### Problem to work on
Scan the records for the string "педагогических" and copy every line that holds it.

*** Opening Supplied information ***

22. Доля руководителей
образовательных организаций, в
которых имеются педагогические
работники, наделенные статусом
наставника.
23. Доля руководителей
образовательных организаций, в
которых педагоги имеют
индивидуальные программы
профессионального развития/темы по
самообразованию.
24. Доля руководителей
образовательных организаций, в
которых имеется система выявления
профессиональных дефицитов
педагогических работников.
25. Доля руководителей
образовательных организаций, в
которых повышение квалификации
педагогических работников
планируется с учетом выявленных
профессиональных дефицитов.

*** Closing Supplied information ***

### Output for this exercise
педагогических работников.
педагогических работников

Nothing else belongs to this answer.